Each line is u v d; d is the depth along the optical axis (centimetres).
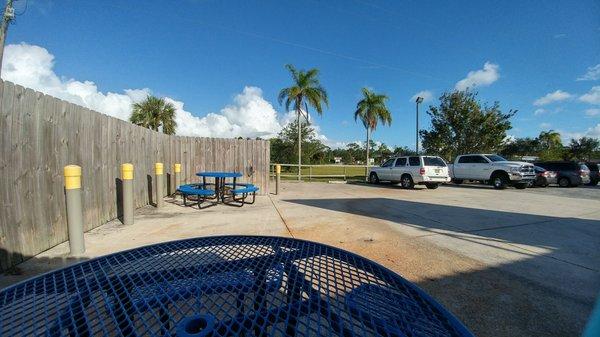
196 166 977
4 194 322
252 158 1030
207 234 490
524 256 404
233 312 111
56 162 409
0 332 95
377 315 110
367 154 2383
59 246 402
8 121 328
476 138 2086
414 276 333
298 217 643
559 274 344
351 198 991
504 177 1446
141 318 106
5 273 315
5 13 874
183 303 117
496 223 614
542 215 712
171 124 2777
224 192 883
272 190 1247
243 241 200
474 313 257
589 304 274
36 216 369
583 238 501
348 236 495
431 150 2300
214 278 139
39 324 101
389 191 1266
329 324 103
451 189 1406
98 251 389
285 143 3522
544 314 256
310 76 2144
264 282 135
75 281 134
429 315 111
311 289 129
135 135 691
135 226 537
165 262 159
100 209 537
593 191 1402
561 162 1766
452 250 427
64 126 428
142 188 738
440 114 2236
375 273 148
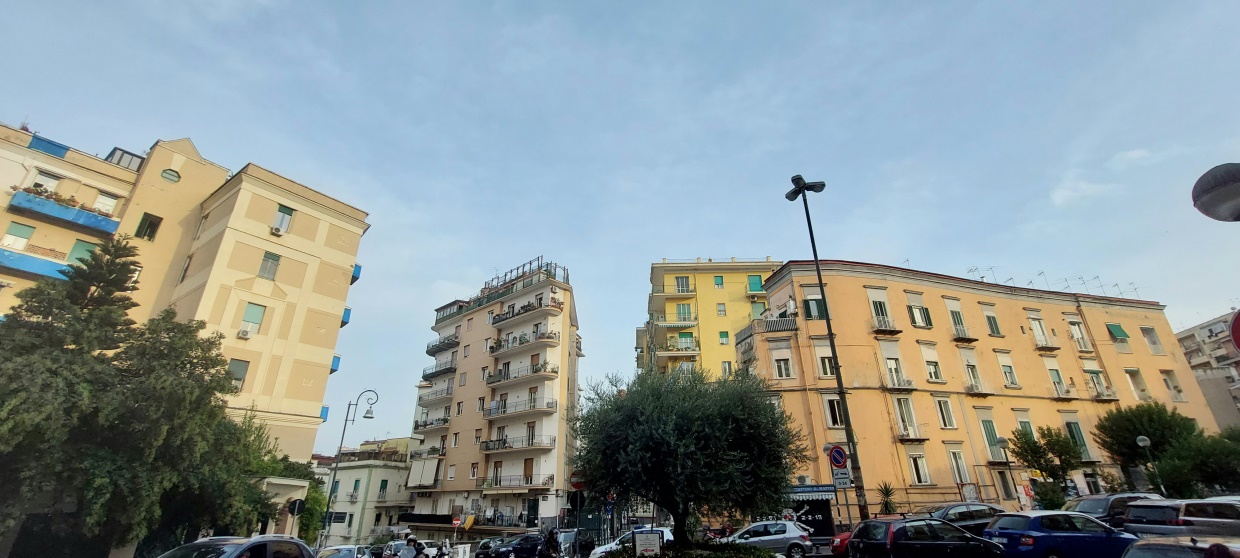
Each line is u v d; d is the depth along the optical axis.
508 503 43.62
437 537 45.31
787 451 13.68
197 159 35.44
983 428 30.47
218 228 31.30
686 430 12.68
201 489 16.56
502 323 51.00
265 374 29.86
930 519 13.49
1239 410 38.28
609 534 28.98
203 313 28.39
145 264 31.56
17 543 14.17
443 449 51.31
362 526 51.31
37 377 12.40
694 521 19.00
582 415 14.34
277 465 25.02
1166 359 37.31
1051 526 12.84
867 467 27.38
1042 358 34.38
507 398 48.03
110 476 13.16
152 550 16.62
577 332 59.38
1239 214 4.33
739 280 49.66
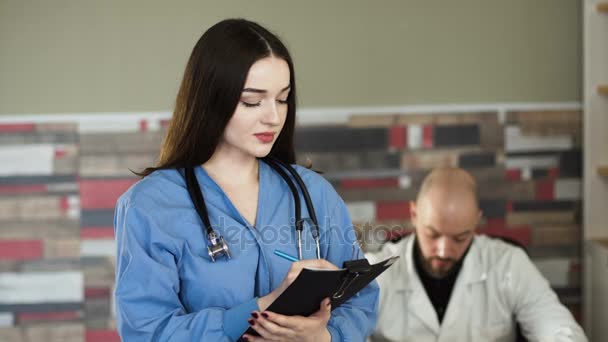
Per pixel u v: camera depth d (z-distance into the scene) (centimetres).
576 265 294
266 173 145
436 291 215
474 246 218
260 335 125
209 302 130
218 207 138
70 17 281
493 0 284
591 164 284
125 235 130
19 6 280
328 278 116
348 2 283
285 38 283
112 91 285
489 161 290
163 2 282
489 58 287
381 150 289
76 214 291
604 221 285
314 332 123
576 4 285
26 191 289
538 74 288
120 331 129
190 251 131
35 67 283
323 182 150
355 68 286
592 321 282
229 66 126
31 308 293
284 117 133
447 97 288
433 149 289
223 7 282
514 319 217
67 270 292
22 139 286
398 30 285
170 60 284
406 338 211
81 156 288
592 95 281
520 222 293
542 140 290
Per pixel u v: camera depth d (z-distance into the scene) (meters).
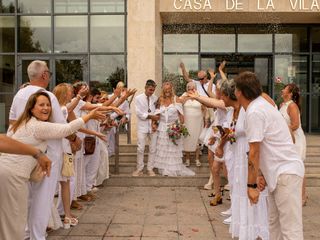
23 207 3.97
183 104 9.30
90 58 14.42
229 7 13.32
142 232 5.84
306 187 9.05
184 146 9.36
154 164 9.25
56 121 4.91
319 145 10.82
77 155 6.97
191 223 6.28
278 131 3.93
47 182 4.94
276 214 4.11
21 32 14.49
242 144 5.27
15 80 14.51
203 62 15.20
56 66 14.46
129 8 12.12
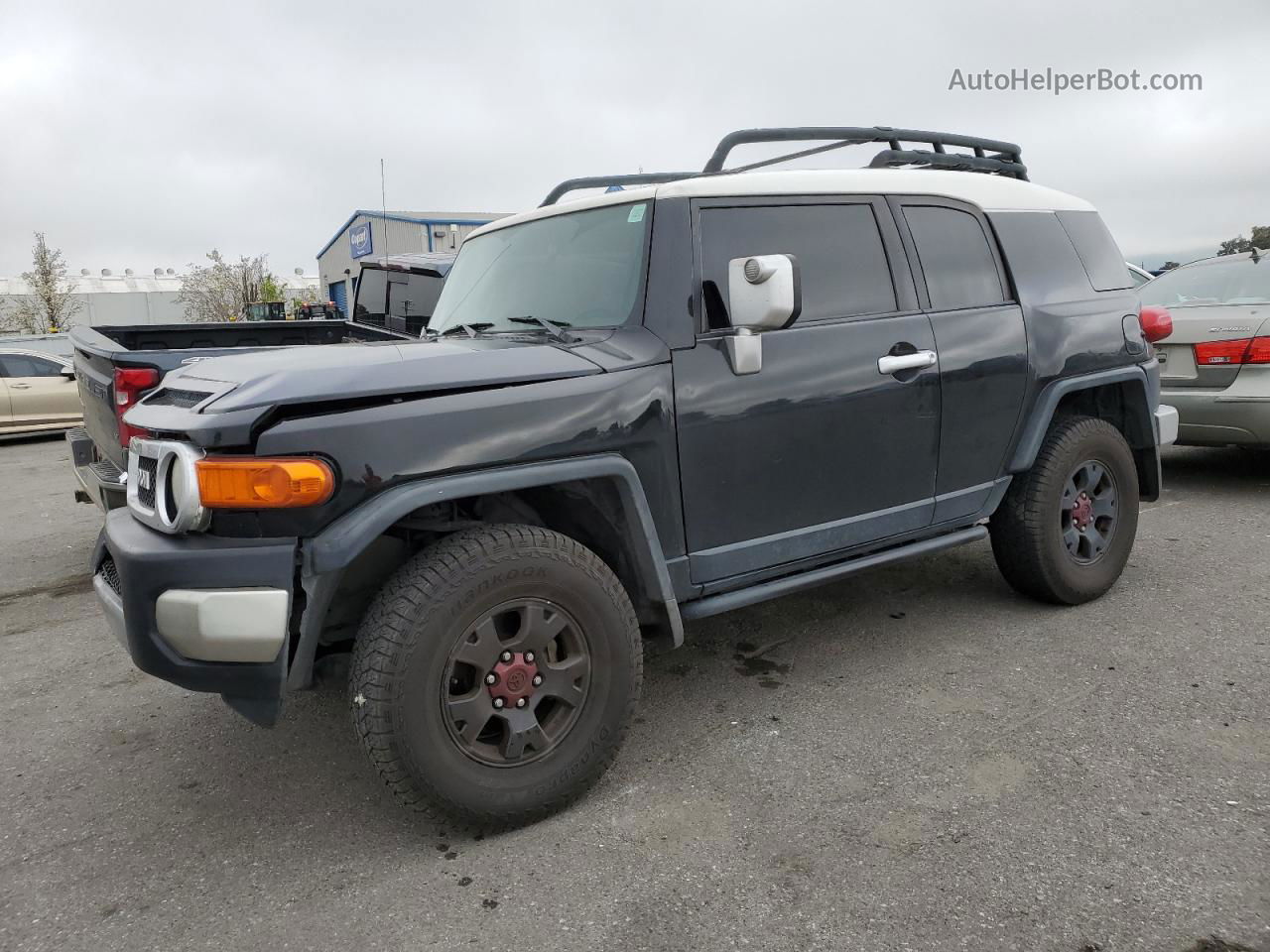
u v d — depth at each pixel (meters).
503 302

• • • •

## What you are asked to do
Wherever a picture appears in the records, omit it, and transcribe everything else exactly.

## Response
Each line is u v d; d is the depth along the optical axis (centimetres).
196 166 977
4 194 322
252 158 1030
207 234 490
524 256 404
233 312 111
56 162 409
0 332 95
377 315 110
367 154 2383
59 246 402
8 121 328
476 138 2086
414 276 333
298 217 643
559 274 344
351 198 991
504 177 1446
141 318 106
5 273 315
5 13 874
183 303 117
496 223 614
542 215 712
171 124 2777
224 192 883
272 190 1247
243 241 200
474 313 257
589 304 274
36 216 369
583 238 501
348 236 495
431 150 2300
214 278 139
39 324 101
389 191 1266
329 324 103
451 189 1406
98 251 389
285 143 3522
544 314 256
310 76 2144
264 282 135
75 281 134
429 315 111
311 289 129
135 135 691
135 226 537
165 262 159
100 209 537
593 191 1402
561 162 1766
452 250 427
64 126 428
142 188 738
440 114 2236
375 273 148
Each line is u v d; d is the depth along the optical axis.
508 503 43.62
437 537 45.31
787 451 13.68
197 159 35.44
983 428 30.47
218 228 31.30
686 430 12.68
201 489 16.56
502 323 51.00
265 374 29.86
930 519 13.49
1239 410 38.28
609 534 28.98
203 313 28.39
145 264 31.56
17 543 14.17
443 449 51.31
362 526 51.31
37 377 12.40
694 521 19.00
582 415 14.34
277 465 25.02
1166 359 37.31
1051 526 12.84
867 467 27.38
1042 358 34.38
507 398 48.03
110 476 13.16
152 550 16.62
577 332 59.38
1239 214 4.33
739 280 49.66
Per pixel u v: camera depth d (z-distance into the scene) (centimetres).
576 265 294
266 173 145
436 291 215
474 246 218
260 335 125
209 302 130
218 207 138
70 17 281
493 0 284
591 164 284
125 235 130
19 6 280
328 278 116
348 2 283
285 38 283
112 91 285
489 161 290
163 2 282
489 58 287
381 150 289
76 214 291
604 221 285
314 332 123
576 4 285
26 191 289
538 74 288
120 331 129
190 251 131
35 67 283
323 182 150
355 68 286
592 321 282
229 66 126
31 308 293
284 117 133
447 97 288
433 149 289
223 7 282
514 319 217
67 270 292
22 139 286
398 30 285
170 60 284
406 338 211
81 156 288
592 95 281
520 222 293
542 140 290
Per pixel u v: camera depth d (z-distance into the scene) (meters).
23 207 3.97
183 104 9.30
90 58 14.42
229 7 13.32
142 232 5.84
306 187 9.05
184 146 9.36
154 164 9.25
56 121 4.91
319 145 10.82
77 155 6.97
191 223 6.28
278 131 3.93
47 182 4.94
276 214 4.11
21 32 14.49
242 144 5.27
15 80 14.51
203 62 15.20
56 66 14.46
129 8 12.12
u v d — depth at each pixel (meters).
503 302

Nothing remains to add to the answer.